I've seen the groundwork for this over the last 6-8 weeks, with 'people' (questionable-looking accounts) retweeting screenshots of similar-looking tweets purporting to be from Elon Musk, and other similarly fishy accounts going 'wow it really works' or the like. I noticed them showing up consistently in replies to Trump tweets, probably just because they get tons of engagement.
Those have been going on for years. They clearly demonstrate Twitter's incompetence (which seems to have culminated today) since they were very easy to filter out with a simple regex, but I doubt they are related to this attack.
So, does no one think this was China doing a 'we can do what we want when we want' as a response to Trump's executive order the day before this happened? And if it is, would they be honest about the cause since that would require a response and likely an escalation?
Just imagine if Trump’s account were hacked to indicate that the US is launching a missile towards North Korea. Or maybe a message to encourage some kind of armed uprising in the US.
Hacking the right Twitter account could easily have massive life-and-death consequences. Isn’t that terrifying?
I find it fascinating that they didn't target @POTUS/@realDonaldTrump. I wonder if there are specific mechanisms in place to protect accounts that could, y'know, start WW3, that aren't rolled out to other blue checkmark accounts.
I don't think anyone appreciates how scary this is. A simple BTC scam or even market manipulation is one thing. Can you imagine the mass panic if there were one sombre tweet from Trump's account about a nuclear strike?
I have heard that Trump's account has extra protections around it that presumably prevent even staff from accessing it, in which case if this was a staff account compromise it would make sense that they can't touch Trump's account.
Another possibility is that they are indeed just after the money and compromising Trump's account would prompt a faster response from Twitter (possibly taking down the entire account or platform) and reduce the effectiveness of the scam.
Trump's account might have been the final one targeted, locking the attacker out from messing with any additional accounts. If a Twitter employee is messing with famous accounts in an unauthorized way, automatically stopping the employee would be reasonable.
I've heard of this feature existing with the software used by phone companies and hospitals. Employees who poke around looking at famous people soon get locked out of the system.

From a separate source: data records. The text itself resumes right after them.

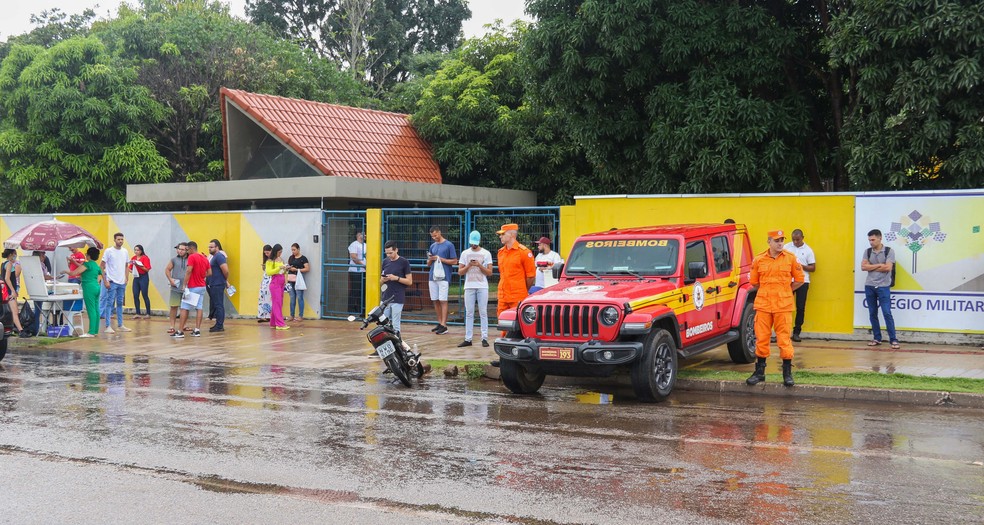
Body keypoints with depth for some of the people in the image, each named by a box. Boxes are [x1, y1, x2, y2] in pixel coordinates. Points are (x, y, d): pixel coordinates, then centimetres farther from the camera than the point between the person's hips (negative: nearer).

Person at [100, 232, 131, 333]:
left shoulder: (125, 252, 9)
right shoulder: (109, 251, -7)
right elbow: (101, 266, -7)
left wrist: (127, 279, 8)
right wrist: (105, 281, -12)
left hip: (122, 282, 6)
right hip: (112, 282, -6)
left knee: (120, 304, 12)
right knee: (109, 303, -5)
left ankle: (120, 325, 19)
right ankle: (108, 326, -4)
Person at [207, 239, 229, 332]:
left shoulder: (219, 256, -15)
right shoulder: (213, 256, 17)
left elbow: (225, 270, -23)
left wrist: (226, 280, -9)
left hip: (218, 285, -10)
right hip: (212, 285, 10)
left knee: (218, 305, -7)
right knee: (214, 305, 13)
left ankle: (219, 326, -5)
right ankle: (218, 324, 19)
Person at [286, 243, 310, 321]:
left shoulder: (303, 258, -2)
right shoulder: (290, 258, 15)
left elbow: (307, 268, -8)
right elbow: (288, 266, 23)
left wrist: (296, 269, -13)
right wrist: (288, 267, -1)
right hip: (290, 279, 5)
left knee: (299, 297, -4)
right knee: (292, 298, 7)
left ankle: (300, 316, 0)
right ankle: (292, 315, 12)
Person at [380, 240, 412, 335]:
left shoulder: (404, 262, -4)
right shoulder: (385, 262, 11)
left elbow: (409, 282, -4)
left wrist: (396, 278, -16)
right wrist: (383, 280, -5)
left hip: (397, 299, -5)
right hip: (385, 298, 5)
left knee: (395, 326, -3)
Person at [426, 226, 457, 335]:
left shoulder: (449, 245, -1)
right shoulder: (432, 246, 17)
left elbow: (454, 261, -4)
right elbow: (428, 264, 21)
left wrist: (440, 259, -11)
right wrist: (430, 259, -2)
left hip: (444, 276, -6)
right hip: (433, 277, 6)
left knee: (443, 301, -9)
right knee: (436, 301, 6)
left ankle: (444, 326, -11)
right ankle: (439, 323, 14)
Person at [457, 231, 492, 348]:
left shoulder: (486, 253, 3)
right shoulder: (465, 253, 9)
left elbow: (489, 272, -1)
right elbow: (460, 272, 6)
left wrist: (479, 265, -15)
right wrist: (469, 265, -11)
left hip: (482, 287, -2)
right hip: (469, 287, 2)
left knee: (483, 313, -2)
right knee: (469, 313, 3)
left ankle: (484, 338, 0)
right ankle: (468, 339, 5)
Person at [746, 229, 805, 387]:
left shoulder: (791, 259, 1)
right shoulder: (758, 260, 3)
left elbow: (799, 280, 8)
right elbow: (754, 282, 13)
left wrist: (784, 292, 7)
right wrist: (768, 292, 10)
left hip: (783, 306, -1)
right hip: (763, 305, 1)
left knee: (784, 339, 0)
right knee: (761, 338, 5)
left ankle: (787, 373, 9)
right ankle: (760, 371, 17)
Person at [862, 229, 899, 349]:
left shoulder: (889, 251, -3)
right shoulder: (867, 252, 8)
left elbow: (888, 268, -15)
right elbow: (863, 267, -4)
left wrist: (871, 267, -7)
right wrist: (879, 265, -11)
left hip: (883, 286, -4)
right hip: (869, 286, 4)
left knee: (887, 313, -8)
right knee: (872, 313, 8)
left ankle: (893, 340, -6)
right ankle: (877, 338, 16)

Perhaps Twitter has additional security around his account? An IP whitelist? Perhaps the President has a special version of the twitter client that includes additional authentication? Twitter is no fan of the current president, but it seems plausible for national security reasons.
I really HOPE the details of this hack become public, because this is huge. (I can already hear celebs who say dubious things trying to claim they were hacked.)
I've never heard of Hacker News censoring comments that do not abuse the site guidelines, with rational opinions. This comment thread is being heavily censored. This fundamentally abuses the trust that users have put into this site.
Your comment was deleted because you yourself deleted it. "Hacker News" hasn't been censoring anything.
Is it possible that you thought your comment was removed because in fact it was on one of the later pages of comments? That is simple pagination. I tried to tell people about this by pinning https://news.ycombinator.com/item?id=23853229 to the top of the first page.
https://news.ycombinator.com/item?id=23851275&p=2
https://news.ycombinator.com/item?id=23851275&p=3
https://news.ycombinator.com/item?id=23851275&p=4
Edit: also, there's a related thread tracking the BTC transactions here: https://news.ycombinator.com/item?id=23851542.
In general, look for More links at the bottom of big threads. This is a performance workaround that we're hoping to drop before long, but in the meantime there's a limit of 250 or so comments per page.